## Problem statement
From the entries that follow, reproduce exactly and only the lines from the line with "Figure 4. ( a" to the line with "Table 1. Dynamic", endpoints included.

(Provided data Opens)

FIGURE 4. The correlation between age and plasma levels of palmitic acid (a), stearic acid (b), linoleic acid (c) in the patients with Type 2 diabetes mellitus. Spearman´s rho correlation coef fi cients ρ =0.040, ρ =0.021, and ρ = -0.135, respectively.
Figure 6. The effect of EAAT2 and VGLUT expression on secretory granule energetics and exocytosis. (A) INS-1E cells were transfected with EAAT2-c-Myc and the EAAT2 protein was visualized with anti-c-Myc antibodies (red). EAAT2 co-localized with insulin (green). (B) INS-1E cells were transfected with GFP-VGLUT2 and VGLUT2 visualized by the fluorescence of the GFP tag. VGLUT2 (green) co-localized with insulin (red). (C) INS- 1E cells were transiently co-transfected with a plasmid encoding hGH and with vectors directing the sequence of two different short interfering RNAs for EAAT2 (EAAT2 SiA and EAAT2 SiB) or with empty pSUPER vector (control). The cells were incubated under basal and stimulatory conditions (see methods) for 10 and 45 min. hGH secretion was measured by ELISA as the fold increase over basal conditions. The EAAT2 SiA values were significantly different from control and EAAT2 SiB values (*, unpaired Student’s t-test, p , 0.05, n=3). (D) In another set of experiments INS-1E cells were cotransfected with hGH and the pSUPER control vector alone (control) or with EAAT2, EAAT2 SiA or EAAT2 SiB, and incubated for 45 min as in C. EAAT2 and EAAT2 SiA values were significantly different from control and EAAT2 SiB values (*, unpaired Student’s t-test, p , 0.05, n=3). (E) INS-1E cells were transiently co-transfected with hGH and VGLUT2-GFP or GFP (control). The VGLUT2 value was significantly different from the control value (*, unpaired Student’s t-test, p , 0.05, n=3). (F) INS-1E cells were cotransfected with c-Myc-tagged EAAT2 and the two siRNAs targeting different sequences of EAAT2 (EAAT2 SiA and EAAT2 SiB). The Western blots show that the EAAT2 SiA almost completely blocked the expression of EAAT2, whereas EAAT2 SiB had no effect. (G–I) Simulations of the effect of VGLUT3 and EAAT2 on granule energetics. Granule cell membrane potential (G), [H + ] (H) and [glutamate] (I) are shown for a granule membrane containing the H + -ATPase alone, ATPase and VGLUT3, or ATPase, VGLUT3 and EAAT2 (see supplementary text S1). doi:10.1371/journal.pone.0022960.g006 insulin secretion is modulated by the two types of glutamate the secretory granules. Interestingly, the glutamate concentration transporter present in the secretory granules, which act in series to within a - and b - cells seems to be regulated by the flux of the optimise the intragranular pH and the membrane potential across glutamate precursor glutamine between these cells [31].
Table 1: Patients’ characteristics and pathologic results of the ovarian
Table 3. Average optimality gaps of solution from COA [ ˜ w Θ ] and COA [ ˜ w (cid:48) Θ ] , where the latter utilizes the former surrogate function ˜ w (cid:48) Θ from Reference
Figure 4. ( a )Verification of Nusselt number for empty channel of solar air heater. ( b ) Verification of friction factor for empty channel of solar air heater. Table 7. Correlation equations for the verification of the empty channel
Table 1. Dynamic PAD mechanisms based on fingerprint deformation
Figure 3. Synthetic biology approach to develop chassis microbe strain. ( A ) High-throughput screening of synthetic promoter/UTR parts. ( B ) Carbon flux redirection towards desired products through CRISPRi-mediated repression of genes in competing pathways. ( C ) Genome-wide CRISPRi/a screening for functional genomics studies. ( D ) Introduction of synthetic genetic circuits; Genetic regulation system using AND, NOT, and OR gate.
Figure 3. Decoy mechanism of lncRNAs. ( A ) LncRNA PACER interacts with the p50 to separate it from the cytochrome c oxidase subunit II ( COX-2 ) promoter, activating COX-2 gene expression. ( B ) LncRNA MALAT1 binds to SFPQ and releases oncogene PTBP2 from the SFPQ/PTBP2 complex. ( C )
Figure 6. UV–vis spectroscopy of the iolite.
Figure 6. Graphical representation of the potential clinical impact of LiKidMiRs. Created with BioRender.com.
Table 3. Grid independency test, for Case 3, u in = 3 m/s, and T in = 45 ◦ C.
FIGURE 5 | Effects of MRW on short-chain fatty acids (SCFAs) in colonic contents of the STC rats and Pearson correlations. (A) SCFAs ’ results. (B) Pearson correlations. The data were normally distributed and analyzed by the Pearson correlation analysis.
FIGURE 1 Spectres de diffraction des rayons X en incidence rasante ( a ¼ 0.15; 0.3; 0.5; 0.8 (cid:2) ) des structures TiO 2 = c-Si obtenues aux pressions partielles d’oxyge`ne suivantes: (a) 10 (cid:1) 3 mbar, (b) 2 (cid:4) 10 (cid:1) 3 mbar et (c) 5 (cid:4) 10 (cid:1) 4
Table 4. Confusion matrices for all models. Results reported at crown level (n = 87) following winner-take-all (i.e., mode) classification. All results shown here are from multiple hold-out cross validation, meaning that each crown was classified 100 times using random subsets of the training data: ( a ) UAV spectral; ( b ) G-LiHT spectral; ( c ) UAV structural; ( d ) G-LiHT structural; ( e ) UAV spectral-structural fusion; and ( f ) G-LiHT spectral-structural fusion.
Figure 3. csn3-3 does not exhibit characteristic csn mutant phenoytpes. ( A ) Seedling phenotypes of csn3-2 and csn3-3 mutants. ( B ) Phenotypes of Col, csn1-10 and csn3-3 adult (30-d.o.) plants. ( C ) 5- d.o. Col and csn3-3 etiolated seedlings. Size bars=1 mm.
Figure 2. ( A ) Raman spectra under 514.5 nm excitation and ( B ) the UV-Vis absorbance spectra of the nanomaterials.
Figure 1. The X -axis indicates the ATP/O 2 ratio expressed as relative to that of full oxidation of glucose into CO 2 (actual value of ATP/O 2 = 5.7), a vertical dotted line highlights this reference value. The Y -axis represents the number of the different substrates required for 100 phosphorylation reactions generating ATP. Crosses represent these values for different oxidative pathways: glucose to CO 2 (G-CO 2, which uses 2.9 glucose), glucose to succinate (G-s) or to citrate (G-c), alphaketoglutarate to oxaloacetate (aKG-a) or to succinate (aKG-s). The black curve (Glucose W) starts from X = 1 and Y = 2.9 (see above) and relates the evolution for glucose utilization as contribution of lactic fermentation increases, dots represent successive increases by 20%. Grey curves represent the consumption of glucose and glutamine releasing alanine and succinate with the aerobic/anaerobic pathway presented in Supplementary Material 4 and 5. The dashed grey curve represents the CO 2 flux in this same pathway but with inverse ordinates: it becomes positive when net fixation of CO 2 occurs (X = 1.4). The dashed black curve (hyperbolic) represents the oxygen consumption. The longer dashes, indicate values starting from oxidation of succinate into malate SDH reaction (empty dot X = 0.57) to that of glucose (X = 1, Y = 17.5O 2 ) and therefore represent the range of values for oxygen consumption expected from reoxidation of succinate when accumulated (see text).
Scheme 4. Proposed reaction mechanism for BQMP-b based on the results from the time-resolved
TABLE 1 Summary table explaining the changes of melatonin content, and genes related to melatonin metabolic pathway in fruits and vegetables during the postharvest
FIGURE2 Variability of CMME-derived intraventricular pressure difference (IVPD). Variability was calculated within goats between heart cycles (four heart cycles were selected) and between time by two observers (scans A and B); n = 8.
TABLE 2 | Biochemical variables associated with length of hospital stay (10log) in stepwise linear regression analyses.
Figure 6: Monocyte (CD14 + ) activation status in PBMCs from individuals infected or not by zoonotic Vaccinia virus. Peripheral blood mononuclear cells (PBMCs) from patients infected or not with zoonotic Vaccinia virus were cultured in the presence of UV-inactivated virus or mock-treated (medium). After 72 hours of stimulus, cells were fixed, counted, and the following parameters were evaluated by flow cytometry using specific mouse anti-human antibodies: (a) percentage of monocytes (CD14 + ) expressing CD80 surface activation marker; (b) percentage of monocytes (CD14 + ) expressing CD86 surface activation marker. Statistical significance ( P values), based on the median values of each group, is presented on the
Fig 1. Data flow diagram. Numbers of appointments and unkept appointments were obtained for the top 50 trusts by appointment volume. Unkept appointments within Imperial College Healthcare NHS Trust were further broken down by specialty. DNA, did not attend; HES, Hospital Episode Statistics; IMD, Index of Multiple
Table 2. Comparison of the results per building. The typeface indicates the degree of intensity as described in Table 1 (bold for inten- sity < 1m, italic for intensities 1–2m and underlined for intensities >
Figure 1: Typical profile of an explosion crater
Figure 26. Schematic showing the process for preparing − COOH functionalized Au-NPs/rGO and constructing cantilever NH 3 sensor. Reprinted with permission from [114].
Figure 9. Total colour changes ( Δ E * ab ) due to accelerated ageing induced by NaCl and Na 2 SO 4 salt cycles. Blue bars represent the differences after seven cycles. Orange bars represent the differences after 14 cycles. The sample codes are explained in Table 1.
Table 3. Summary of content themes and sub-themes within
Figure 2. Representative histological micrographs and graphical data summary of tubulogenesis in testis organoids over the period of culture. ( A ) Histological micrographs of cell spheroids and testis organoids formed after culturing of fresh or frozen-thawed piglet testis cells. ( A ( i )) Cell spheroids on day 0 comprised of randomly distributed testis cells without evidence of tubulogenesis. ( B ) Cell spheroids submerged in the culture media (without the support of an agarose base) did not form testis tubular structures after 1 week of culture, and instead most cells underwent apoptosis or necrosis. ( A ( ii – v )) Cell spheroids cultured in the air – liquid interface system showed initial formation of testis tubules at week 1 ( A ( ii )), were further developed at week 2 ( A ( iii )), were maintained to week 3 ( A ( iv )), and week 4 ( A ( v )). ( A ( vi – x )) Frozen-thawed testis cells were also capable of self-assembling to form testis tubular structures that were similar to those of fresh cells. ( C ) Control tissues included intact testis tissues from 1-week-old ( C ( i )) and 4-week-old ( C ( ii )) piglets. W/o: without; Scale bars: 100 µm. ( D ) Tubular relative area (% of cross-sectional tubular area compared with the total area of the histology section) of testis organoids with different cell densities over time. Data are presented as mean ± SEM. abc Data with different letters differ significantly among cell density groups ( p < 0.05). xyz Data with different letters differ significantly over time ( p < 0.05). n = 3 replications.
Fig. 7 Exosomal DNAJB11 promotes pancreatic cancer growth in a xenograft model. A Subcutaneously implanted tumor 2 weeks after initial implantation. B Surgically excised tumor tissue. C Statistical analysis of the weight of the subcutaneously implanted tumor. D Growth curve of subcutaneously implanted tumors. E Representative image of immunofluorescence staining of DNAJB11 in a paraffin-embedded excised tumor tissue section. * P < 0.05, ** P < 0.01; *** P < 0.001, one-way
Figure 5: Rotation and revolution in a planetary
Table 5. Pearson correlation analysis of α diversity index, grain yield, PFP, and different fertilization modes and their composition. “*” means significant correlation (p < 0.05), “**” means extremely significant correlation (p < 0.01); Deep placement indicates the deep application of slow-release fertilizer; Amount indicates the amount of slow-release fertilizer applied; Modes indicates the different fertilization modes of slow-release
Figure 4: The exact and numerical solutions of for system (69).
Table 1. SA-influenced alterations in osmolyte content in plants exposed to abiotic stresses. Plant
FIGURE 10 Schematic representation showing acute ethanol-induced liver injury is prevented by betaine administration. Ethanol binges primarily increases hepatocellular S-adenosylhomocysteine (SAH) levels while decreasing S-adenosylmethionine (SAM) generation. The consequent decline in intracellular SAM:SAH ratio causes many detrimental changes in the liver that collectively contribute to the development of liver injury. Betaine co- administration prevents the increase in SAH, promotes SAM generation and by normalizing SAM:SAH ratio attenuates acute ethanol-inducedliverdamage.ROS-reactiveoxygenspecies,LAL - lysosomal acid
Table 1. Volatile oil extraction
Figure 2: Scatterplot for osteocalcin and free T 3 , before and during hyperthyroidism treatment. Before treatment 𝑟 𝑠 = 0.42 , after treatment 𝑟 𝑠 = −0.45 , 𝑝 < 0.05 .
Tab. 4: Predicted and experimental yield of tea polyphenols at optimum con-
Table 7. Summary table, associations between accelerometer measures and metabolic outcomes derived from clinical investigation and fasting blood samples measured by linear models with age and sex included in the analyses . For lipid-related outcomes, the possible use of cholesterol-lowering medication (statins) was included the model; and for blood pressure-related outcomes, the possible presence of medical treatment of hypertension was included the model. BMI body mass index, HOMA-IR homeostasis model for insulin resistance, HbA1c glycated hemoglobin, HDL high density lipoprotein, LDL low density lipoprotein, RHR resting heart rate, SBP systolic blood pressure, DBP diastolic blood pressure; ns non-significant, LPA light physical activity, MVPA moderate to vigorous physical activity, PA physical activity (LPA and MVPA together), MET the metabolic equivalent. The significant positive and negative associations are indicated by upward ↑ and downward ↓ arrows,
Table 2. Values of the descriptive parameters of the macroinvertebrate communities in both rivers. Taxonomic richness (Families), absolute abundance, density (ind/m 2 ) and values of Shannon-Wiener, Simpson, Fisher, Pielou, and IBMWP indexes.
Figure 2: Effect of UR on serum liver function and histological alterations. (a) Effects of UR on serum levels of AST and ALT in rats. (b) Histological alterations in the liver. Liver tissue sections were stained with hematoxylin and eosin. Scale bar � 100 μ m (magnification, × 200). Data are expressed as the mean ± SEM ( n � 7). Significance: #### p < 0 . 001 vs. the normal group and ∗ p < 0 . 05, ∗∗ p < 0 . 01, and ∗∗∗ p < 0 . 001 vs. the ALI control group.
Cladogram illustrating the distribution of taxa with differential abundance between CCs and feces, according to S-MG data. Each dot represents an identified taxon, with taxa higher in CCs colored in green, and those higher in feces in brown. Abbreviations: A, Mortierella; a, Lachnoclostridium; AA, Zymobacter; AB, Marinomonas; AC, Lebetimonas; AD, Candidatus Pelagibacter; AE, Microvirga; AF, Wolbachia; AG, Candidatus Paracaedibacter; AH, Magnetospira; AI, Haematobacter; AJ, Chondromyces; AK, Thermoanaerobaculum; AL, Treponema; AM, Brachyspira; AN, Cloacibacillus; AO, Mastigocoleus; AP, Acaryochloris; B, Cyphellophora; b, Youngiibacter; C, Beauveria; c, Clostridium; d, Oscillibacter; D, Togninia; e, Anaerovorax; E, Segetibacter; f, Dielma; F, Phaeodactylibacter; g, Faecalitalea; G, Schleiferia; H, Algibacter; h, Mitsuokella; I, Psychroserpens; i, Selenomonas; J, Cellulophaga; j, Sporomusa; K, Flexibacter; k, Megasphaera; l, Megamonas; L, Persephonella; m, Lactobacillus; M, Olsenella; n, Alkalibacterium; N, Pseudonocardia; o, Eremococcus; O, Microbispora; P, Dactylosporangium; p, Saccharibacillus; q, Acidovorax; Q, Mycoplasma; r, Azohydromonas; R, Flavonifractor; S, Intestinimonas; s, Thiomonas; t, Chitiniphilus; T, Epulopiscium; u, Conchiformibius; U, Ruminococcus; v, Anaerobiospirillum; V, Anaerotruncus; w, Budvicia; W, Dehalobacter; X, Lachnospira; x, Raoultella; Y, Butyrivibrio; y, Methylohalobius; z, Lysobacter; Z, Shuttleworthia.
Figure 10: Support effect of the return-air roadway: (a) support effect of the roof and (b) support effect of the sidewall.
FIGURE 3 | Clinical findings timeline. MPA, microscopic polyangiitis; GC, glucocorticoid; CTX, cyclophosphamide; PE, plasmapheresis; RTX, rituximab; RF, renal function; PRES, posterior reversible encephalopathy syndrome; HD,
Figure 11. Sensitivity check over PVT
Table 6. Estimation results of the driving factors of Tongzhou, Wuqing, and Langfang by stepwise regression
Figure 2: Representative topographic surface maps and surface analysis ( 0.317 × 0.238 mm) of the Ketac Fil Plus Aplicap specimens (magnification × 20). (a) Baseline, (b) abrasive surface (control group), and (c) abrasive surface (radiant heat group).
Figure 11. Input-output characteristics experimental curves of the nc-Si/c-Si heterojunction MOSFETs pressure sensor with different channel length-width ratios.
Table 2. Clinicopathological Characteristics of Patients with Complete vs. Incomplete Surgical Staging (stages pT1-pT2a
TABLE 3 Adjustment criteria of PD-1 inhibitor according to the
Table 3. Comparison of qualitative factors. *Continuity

(Provided data Closes)

## Answer for the task
Figure 4. ( a )Verification of Nusselt number for empty channel of solar air heater. ( b ) Verification of friction factor for empty channel of solar air heater. Table 7. Correlation equations for the verification of the empty channel
Table 1. Dynamic PAD mechanisms based on fingerprint deformation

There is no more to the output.